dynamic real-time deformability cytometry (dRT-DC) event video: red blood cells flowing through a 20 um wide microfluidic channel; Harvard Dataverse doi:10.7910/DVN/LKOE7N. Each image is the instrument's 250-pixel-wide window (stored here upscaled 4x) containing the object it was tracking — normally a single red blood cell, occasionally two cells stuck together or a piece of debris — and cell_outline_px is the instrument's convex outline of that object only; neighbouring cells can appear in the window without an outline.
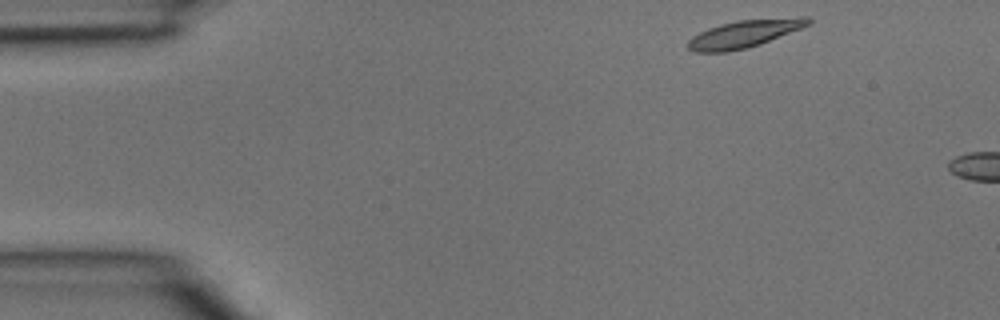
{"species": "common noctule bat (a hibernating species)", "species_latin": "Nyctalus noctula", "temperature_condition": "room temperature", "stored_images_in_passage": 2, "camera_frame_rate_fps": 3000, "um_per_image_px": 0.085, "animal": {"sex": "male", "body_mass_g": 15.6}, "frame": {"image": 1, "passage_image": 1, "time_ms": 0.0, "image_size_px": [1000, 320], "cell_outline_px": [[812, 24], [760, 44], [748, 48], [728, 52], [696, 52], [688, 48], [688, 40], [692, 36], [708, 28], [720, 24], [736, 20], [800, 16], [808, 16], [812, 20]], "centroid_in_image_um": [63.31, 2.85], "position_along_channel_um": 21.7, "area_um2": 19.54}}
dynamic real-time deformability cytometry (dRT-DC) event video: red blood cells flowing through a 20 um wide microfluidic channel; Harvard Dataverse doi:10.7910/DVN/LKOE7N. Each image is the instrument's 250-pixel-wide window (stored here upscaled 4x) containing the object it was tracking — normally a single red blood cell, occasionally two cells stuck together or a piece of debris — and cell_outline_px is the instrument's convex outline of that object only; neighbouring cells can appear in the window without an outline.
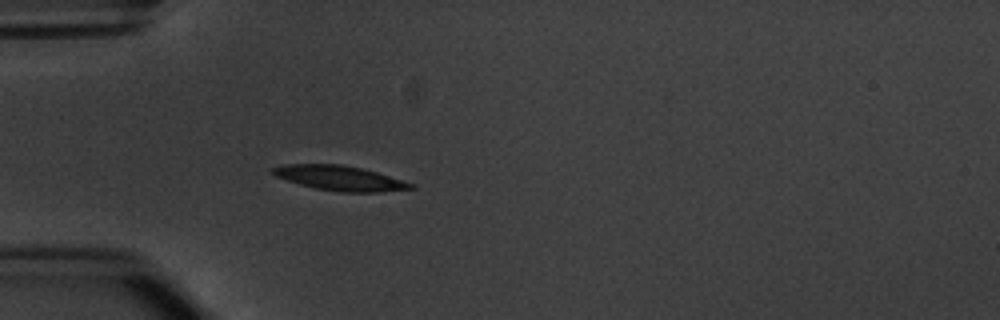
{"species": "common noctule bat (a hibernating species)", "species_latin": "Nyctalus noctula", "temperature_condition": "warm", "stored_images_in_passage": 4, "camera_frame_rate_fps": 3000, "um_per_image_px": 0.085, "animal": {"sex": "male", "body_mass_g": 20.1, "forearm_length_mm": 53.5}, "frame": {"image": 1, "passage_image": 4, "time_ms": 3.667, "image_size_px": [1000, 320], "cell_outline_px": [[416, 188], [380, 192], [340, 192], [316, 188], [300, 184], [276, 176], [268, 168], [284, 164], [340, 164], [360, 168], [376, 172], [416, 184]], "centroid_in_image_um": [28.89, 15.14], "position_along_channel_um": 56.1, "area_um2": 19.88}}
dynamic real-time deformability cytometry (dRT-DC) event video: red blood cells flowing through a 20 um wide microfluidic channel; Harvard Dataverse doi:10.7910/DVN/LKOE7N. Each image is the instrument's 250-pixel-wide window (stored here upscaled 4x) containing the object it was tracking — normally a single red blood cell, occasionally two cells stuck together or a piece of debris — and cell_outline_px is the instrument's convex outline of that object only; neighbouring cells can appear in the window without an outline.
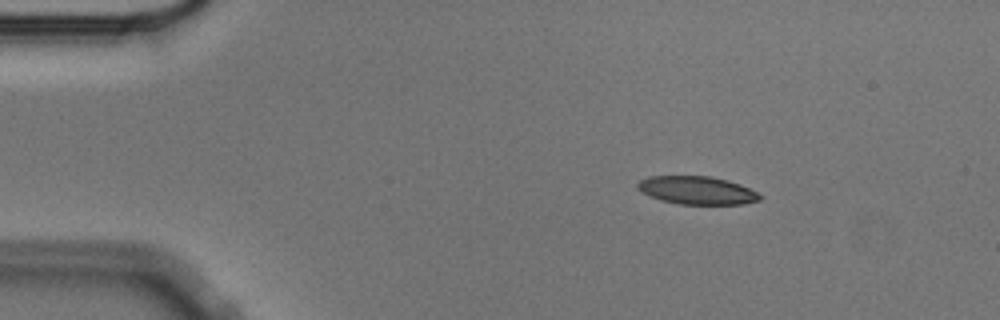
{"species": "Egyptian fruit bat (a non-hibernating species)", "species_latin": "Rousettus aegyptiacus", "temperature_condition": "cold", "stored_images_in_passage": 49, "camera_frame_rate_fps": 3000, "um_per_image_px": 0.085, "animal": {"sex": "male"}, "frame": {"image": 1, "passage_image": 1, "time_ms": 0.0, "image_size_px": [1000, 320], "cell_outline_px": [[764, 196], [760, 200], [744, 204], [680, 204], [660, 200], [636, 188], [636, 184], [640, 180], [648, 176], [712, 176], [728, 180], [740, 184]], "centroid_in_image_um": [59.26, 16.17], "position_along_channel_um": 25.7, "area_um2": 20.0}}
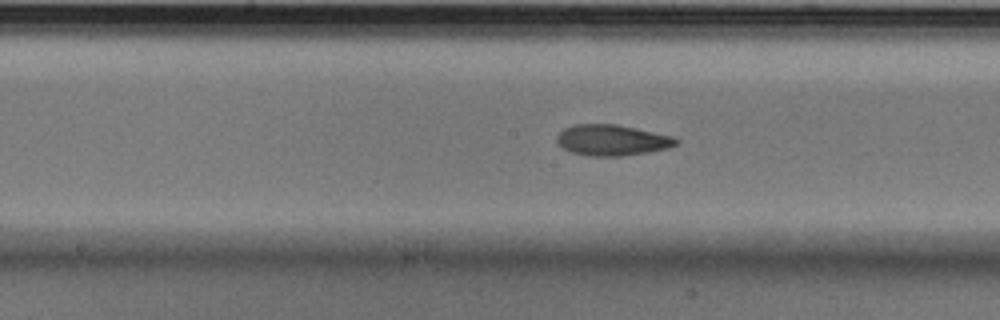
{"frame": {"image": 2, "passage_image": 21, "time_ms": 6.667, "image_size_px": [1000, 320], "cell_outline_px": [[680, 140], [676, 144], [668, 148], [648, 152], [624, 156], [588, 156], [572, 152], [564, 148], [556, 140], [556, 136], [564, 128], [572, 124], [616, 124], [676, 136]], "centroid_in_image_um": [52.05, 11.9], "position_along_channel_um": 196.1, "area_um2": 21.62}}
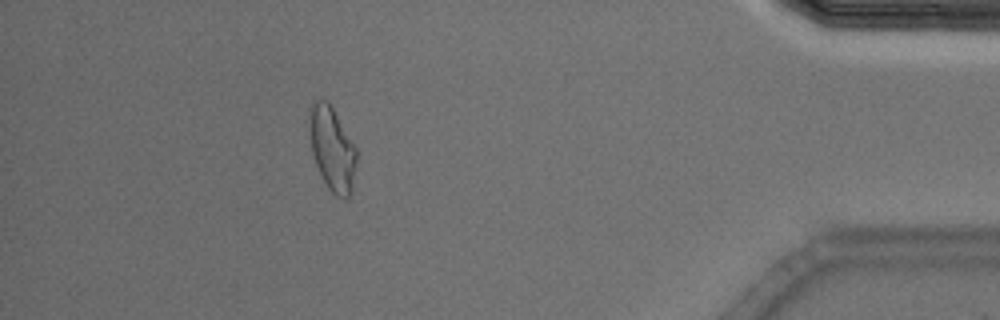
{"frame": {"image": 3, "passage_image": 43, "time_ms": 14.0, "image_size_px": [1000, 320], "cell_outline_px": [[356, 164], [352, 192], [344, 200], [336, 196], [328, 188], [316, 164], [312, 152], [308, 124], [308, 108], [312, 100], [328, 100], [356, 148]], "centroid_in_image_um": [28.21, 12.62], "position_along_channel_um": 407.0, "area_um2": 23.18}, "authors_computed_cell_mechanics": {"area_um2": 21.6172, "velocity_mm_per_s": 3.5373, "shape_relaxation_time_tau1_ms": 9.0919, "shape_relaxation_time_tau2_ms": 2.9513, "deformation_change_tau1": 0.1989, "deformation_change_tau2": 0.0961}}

|---|

Reproduce the entries exactly. Do not carry over any picture.

→ **RESPONSE TO THIS TASK**
dynamic real-time deformability cytometry (dRT-DC) event video: red blood cells flowing through a 20 um wide microfluidic channel; Harvard Dataverse doi:10.7910/DVN/LKOE7N. Each image is the instrument's 250-pixel-wide window (stored here upscaled 4x) containing the object it was tracking — normally a single red blood cell, occasionally two cells stuck together or a piece of debris — and cell_outline_px is the instrument's convex outline of that object only; neighbouring cells can appear in the window without an outline.
{"species": "common noctule bat (a hibernating species)", "species_latin": "Nyctalus noctula", "temperature_condition": "room temperature", "stored_images_in_passage": 2, "camera_frame_rate_fps": 3000, "um_per_image_px": 0.085, "animal": {"sex": "male", "body_mass_g": 15.6}, "frame": {"image": 1, "passage_image": 1, "time_ms": 0.0, "image_size_px": [1000, 320], "cell_outline_px": [[812, 24], [760, 44], [748, 48], [728, 52], [696, 52], [688, 48], [688, 40], [692, 36], [708, 28], [720, 24], [736, 20], [800, 16], [808, 16], [812, 20]], "centroid_in_image_um": [63.31, 2.85], "position_along_channel_um": 21.7, "area_um2": 19.54}}
dynamic real-time deformability cytometry (dRT-DC) event video: red blood cells flowing through a 20 um wide microfluidic channel; Harvard Dataverse doi:10.7910/DVN/LKOE7N. Each image is the instrument's 250-pixel-wide window (stored here upscaled 4x) containing the object it was tracking — normally a single red blood cell, occasionally two cells stuck together or a piece of debris — and cell_outline_px is the instrument's convex outline of that object only; neighbouring cells can appear in the window without an outline.
{"species": "common noctule bat (a hibernating species)", "species_latin": "Nyctalus noctula", "temperature_condition": "warm", "stored_images_in_passage": 4, "camera_frame_rate_fps": 3000, "um_per_image_px": 0.085, "animal": {"sex": "male", "body_mass_g": 20.1, "forearm_length_mm": 53.5}, "frame": {"image": 1, "passage_image": 4, "time_ms": 3.667, "image_size_px": [1000, 320], "cell_outline_px": [[416, 188], [380, 192], [340, 192], [316, 188], [300, 184], [276, 176], [268, 168], [284, 164], [340, 164], [360, 168], [376, 172], [416, 184]], "centroid_in_image_um": [28.89, 15.14], "position_along_channel_um": 56.1, "area_um2": 19.88}}
dynamic real-time deformability cytometry (dRT-DC) event video: red blood cells flowing through a 20 um wide microfluidic channel; Harvard Dataverse doi:10.7910/DVN/LKOE7N. Each image is the instrument's 250-pixel-wide window (stored here upscaled 4x) containing the object it was tracking — normally a single red blood cell, occasionally two cells stuck together or a piece of debris — and cell_outline_px is the instrument's convex outline of that object only; neighbouring cells can appear in the window without an outline.
{"species": "Egyptian fruit bat (a non-hibernating species)", "species_latin": "Rousettus aegyptiacus", "temperature_condition": "cold", "stored_images_in_passage": 49, "camera_frame_rate_fps": 3000, "um_per_image_px": 0.085, "animal": {"sex": "male"}, "frame": {"image": 1, "passage_image": 1, "time_ms": 0.0, "image_size_px": [1000, 320], "cell_outline_px": [[764, 196], [760, 200], [744, 204], [680, 204], [660, 200], [636, 188], [636, 184], [640, 180], [648, 176], [712, 176], [728, 180], [740, 184]], "centroid_in_image_um": [59.26, 16.17], "position_along_channel_um": 25.7, "area_um2": 20.0}}
{"frame": {"image": 2, "passage_image": 21, "time_ms": 6.667, "image_size_px": [1000, 320], "cell_outline_px": [[680, 140], [676, 144], [668, 148], [648, 152], [624, 156], [588, 156], [572, 152], [564, 148], [556, 140], [556, 136], [564, 128], [572, 124], [616, 124], [676, 136]], "centroid_in_image_um": [52.05, 11.9], "position_along_channel_um": 196.1, "area_um2": 21.62}}
{"frame": {"image": 3, "passage_image": 43, "time_ms": 14.0, "image_size_px": [1000, 320], "cell_outline_px": [[356, 164], [352, 192], [344, 200], [336, 196], [328, 188], [316, 164], [312, 152], [308, 124], [308, 108], [312, 100], [328, 100], [356, 148]], "centroid_in_image_um": [28.21, 12.62], "position_along_channel_um": 407.0, "area_um2": 23.18}, "authors_computed_cell_mechanics": {"area_um2": 21.6172, "velocity_mm_per_s": 3.5373, "shape_relaxation_time_tau1_ms": 9.0919, "shape_relaxation_time_tau2_ms": 2.9513, "deformation_change_tau1": 0.1989, "deformation_change_tau2": 0.0961}}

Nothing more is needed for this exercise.